In a trial widely reported in the media as likely to impact the law governing doctor/patient confidentiality, Jonathan Zimmern explains his case representing ABC.
ABC's father shot and killed her mother in 2007 and was detained under the Mental Health Act. During 2009, he was diagnosed with Huntingdon's disease (HD), an incurable, hereditary brain disease, and was being treated in a forensic psychiatric unit by clinicians working at three NHS trusts, including St George's.
Despite knowing that ABC was pregnant, the various teams of doctors involved in her father's care failed to inform her about her own risk of inheriting the condition before she gave birth.
When she did find out, after her daughter was born, ABC was tested and discovered that she had the same abnormal Huntington's gene as her father, meaning her daughter also has a 50 per cent chance of inheriting the incurable degenerative disease.
ABC maintains that she would never have given birth had she known she had inherited her father's condition. She gave evidence at trial that as a single woman with no parental or partner support, and in circumstances where she had discovered that she had the same disease that probably caused her father to kill her mother, and which her daughter also had a 50% chance of inheriting, she would have chosen to terminate her pregnancy.
All along, her father had refused consent to allow doctors to tell his daughters about his condition and by so refusing he deprived her of her right to exercise her own choice.
Guidelines for clinicians facing the issue of withheld consent clearly require them to balance the interests of an at-risk relative being told of genetic information that might affect their health, against a patient's interests in wanting to keep that information to himself.
In this case, a clinical geneticist had also expressly provided the forensic psychiatric team with alternative strategies to allow doctors to give ABC non-confidential information that would have helped her understand there may be a genetic condition for which she might want to be tested, without expressly breaching her father's confidentiality.
Our case centres on two arguments; first, that the doctors had a legal and professional duty to balance her interests in being told, against her father's interests in wanting to keep the information to himself. Had they performed that exercise properly, they would have recognised the significant harm that might be caused to her by depriving her of a choice in relation to her pregnancy and disclosed the information against his wishes.
Secondly, that the clinicians focused solely on trying to persuade XX to give consent. When he refused to do so, there is no evidence that they attempted any of the additional steps expressly suggested to them by the clinical genetics team.
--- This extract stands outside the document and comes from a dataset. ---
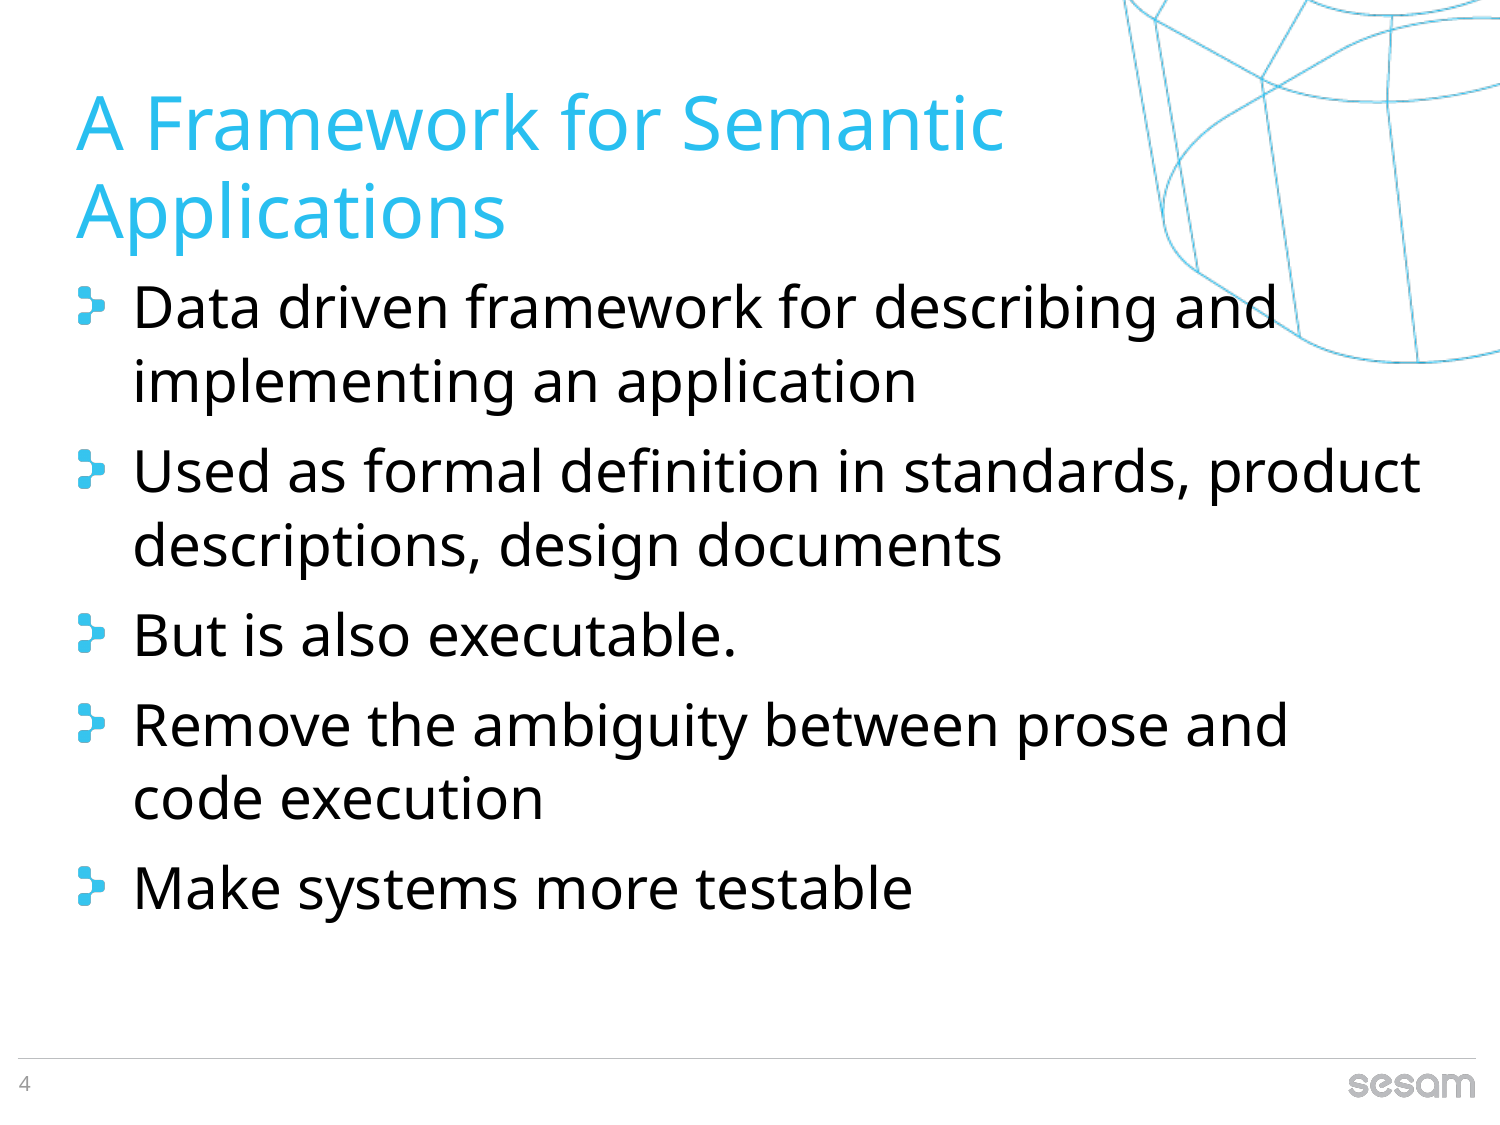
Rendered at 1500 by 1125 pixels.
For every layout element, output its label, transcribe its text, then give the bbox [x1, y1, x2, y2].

They therefore breached their duty of care to her, the result of which caused her serious harm.
The defence argues that there was no therapeutic benefit in revealing the disease to ABC since there is currently no treatment. They argue that depriving a woman a right to choose whether to continue with her pregnancy does not amount to a serious harm.
Their witness agreed in court yesterday that at no point did they consider whether a pregnant woman with the faulty gene might wish to terminate the pregnancy, irrespective of the genetic status of her foetus, nor whether depriving that parent of the right to terminate the pregnancy might amount to harm.
The trial continues in the High Court. In 2017, Jonathan won an appeal in the Court of Appeal against a previous strike out of the case that allowed the current trial to proceed.